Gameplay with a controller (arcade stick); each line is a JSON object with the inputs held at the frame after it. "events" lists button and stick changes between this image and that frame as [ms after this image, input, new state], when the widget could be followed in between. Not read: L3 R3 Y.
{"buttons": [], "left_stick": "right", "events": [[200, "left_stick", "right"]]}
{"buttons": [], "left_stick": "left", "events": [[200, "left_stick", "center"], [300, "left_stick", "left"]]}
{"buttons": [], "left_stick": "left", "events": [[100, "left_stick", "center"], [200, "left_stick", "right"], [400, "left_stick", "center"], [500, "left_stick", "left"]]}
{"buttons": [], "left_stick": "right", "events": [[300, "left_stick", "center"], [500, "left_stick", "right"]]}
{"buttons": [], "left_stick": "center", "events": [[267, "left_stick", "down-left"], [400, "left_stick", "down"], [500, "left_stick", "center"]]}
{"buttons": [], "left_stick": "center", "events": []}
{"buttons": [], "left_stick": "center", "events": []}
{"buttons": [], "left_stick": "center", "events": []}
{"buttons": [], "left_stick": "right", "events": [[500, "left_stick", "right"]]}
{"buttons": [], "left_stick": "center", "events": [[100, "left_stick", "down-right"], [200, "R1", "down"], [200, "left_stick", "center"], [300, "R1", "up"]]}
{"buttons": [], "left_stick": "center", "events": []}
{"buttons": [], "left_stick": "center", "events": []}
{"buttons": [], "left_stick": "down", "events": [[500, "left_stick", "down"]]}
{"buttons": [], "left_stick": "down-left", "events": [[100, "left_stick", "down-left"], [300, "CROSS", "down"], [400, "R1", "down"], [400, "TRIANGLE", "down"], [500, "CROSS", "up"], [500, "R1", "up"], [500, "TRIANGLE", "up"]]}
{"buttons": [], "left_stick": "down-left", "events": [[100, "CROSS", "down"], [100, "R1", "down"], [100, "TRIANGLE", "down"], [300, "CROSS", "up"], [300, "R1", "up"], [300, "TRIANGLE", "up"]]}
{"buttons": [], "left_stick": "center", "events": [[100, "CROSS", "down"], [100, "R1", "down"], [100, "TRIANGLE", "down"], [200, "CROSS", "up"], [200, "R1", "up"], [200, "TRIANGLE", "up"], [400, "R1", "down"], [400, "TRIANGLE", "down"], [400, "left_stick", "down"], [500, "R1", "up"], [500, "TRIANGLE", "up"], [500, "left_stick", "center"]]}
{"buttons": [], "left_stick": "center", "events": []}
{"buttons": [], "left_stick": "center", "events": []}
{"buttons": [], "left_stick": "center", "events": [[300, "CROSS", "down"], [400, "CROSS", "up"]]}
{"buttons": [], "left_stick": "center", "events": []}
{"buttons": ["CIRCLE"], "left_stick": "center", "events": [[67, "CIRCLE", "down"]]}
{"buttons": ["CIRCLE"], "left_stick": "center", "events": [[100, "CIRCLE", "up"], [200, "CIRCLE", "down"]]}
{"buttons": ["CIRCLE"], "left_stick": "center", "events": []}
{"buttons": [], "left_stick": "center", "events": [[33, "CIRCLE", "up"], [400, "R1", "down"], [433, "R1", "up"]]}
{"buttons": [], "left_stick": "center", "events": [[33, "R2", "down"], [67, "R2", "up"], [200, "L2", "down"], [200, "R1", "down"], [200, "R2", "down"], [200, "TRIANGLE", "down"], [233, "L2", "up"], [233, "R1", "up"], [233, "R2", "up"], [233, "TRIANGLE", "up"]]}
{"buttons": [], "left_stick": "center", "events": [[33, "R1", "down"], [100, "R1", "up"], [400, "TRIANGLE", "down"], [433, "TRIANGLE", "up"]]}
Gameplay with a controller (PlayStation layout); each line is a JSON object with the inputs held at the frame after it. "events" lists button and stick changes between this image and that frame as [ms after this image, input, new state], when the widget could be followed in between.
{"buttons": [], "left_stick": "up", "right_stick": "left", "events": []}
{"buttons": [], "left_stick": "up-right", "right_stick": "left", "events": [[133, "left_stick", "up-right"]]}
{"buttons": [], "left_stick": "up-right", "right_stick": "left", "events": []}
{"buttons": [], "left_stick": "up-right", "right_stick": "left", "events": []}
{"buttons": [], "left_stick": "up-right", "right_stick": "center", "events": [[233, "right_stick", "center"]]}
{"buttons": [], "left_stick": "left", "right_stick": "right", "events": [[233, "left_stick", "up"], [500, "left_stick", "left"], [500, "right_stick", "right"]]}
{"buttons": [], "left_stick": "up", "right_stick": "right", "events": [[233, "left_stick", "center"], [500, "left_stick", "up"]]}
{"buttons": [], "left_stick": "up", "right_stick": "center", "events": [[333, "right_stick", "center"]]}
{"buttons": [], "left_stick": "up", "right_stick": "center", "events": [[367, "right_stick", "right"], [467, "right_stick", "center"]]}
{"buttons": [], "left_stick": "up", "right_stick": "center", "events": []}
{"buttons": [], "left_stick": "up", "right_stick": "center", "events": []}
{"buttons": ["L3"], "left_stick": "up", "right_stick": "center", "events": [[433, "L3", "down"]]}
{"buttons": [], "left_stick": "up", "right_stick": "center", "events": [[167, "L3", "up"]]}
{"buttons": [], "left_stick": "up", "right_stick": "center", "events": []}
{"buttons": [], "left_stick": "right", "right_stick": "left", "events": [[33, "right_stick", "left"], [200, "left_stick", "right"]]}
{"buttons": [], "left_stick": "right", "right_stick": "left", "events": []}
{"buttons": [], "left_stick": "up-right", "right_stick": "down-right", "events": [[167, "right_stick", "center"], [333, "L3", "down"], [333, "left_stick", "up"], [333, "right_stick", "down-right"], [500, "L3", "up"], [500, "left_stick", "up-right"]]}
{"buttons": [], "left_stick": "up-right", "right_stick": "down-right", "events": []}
■ ■ ■ ■ ■
■ **Exercise description**: Set down each entry again, exactly as written.

■ **Solution for this problem**:
Gameplay with a controller (arcade stick); each line is a JSON object with the inputs held at the frame after it. "events" lists button and stick changes between this image and that frame as [ms after this image, input, new state], when the widget could be followed in between. Not read: L3 R3 Y.
{"buttons": [], "left_stick": "right", "events": [[200, "left_stick", "right"]]}
{"buttons": [], "left_stick": "left", "events": [[200, "left_stick", "center"], [300, "left_stick", "left"]]}
{"buttons": [], "left_stick": "left", "events": [[100, "left_stick", "center"], [200, "left_stick", "right"], [400, "left_stick", "center"], [500, "left_stick", "left"]]}
{"buttons": [], "left_stick": "right", "events": [[300, "left_stick", "center"], [500, "left_stick", "right"]]}
{"buttons": [], "left_stick": "center", "events": [[267, "left_stick", "down-left"], [400, "left_stick", "down"], [500, "left_stick", "center"]]}
{"buttons": [], "left_stick": "center", "events": []}
{"buttons": [], "left_stick": "center", "events": []}
{"buttons": [], "left_stick": "center", "events": []}
{"buttons": [], "left_stick": "right", "events": [[500, "left_stick", "right"]]}
{"buttons": [], "left_stick": "center", "events": [[100, "left_stick", "down-right"], [200, "R1", "down"], [200, "left_stick", "center"], [300, "R1", "up"]]}
{"buttons": [], "left_stick": "center", "events": []}
{"buttons": [], "left_stick": "center", "events": []}
{"buttons": [], "left_stick": "down", "events": [[500, "left_stick", "down"]]}
{"buttons": [], "left_stick": "down-left", "events": [[100, "left_stick", "down-left"], [300, "CROSS", "down"], [400, "R1", "down"], [400, "TRIANGLE", "down"], [500, "CROSS", "up"], [500, "R1", "up"], [500, "TRIANGLE", "up"]]}
{"buttons": [], "left_stick": "down-left", "events": [[100, "CROSS", "down"], [100, "R1", "down"], [100, "TRIANGLE", "down"], [300, "CROSS", "up"], [300, "R1", "up"], [300, "TRIANGLE", "up"]]}
{"buttons": [], "left_stick": "center", "events": [[100, "CROSS", "down"], [100, "R1", "down"], [100, "TRIANGLE", "down"], [200, "CROSS", "up"], [200, "R1", "up"], [200, "TRIANGLE", "up"], [400, "R1", "down"], [400, "TRIANGLE", "down"], [400, "left_stick", "down"], [500, "R1", "up"], [500, "TRIANGLE", "up"], [500, "left_stick", "center"]]}
{"buttons": [], "left_stick": "center", "events": []}
{"buttons": [], "left_stick": "center", "events": []}
{"buttons": [], "left_stick": "center", "events": [[300, "CROSS", "down"], [400, "CROSS", "up"]]}
{"buttons": [], "left_stick": "center", "events": []}
{"buttons": ["CIRCLE"], "left_stick": "center", "events": [[67, "CIRCLE", "down"]]}
{"buttons": ["CIRCLE"], "left_stick": "center", "events": [[100, "CIRCLE", "up"], [200, "CIRCLE", "down"]]}
{"buttons": ["CIRCLE"], "left_stick": "center", "events": []}
{"buttons": [], "left_stick": "center", "events": [[33, "CIRCLE", "up"], [400, "R1", "down"], [433, "R1", "up"]]}
{"buttons": [], "left_stick": "center", "events": [[33, "R2", "down"], [67, "R2", "up"], [200, "L2", "down"], [200, "R1", "down"], [200, "R2", "down"], [200, "TRIANGLE", "down"], [233, "L2", "up"], [233, "R1", "up"], [233, "R2", "up"], [233, "TRIANGLE", "up"]]}
{"buttons": [], "left_stick": "center", "events": [[33, "R1", "down"], [100, "R1", "up"], [400, "TRIANGLE", "down"], [433, "TRIANGLE", "up"]]}
Gameplay with a controller (PlayStation layout); each line is a JSON object with the inputs held at the frame after it. "events" lists button and stick changes between this image and that frame as [ms after this image, input, new state], when the widget could be followed in between.
{"buttons": [], "left_stick": "up", "right_stick": "left", "events": []}
{"buttons": [], "left_stick": "up-right", "right_stick": "left", "events": [[133, "left_stick", "up-right"]]}
{"buttons": [], "left_stick": "up-right", "right_stick": "left", "events": []}
{"buttons": [], "left_stick": "up-right", "right_stick": "left", "events": []}
{"buttons": [], "left_stick": "up-right", "right_stick": "center", "events": [[233, "right_stick", "center"]]}
{"buttons": [], "left_stick": "left", "right_stick": "right", "events": [[233, "left_stick", "up"], [500, "left_stick", "left"], [500, "right_stick", "right"]]}
{"buttons": [], "left_stick": "up", "right_stick": "right", "events": [[233, "left_stick", "center"], [500, "left_stick", "up"]]}
{"buttons": [], "left_stick": "up", "right_stick": "center", "events": [[333, "right_stick", "center"]]}
{"buttons": [], "left_stick": "up", "right_stick": "center", "events": [[367, "right_stick", "right"], [467, "right_stick", "center"]]}
{"buttons": [], "left_stick": "up", "right_stick": "center", "events": []}
{"buttons": [], "left_stick": "up", "right_stick": "center", "events": []}
{"buttons": ["L3"], "left_stick": "up", "right_stick": "center", "events": [[433, "L3", "down"]]}
{"buttons": [], "left_stick": "up", "right_stick": "center", "events": [[167, "L3", "up"]]}
{"buttons": [], "left_stick": "up", "right_stick": "center", "events": []}
{"buttons": [], "left_stick": "right", "right_stick": "left", "events": [[33, "right_stick", "left"], [200, "left_stick", "right"]]}
{"buttons": [], "left_stick": "right", "right_stick": "left", "events": []}
{"buttons": [], "left_stick": "up-right", "right_stick": "down-right", "events": [[167, "right_stick", "center"], [333, "L3", "down"], [333, "left_stick", "up"], [333, "right_stick", "down-right"], [500, "L3", "up"], [500, "left_stick", "up-right"]]}
{"buttons": [], "left_stick": "up-right", "right_stick": "down-right", "events": []}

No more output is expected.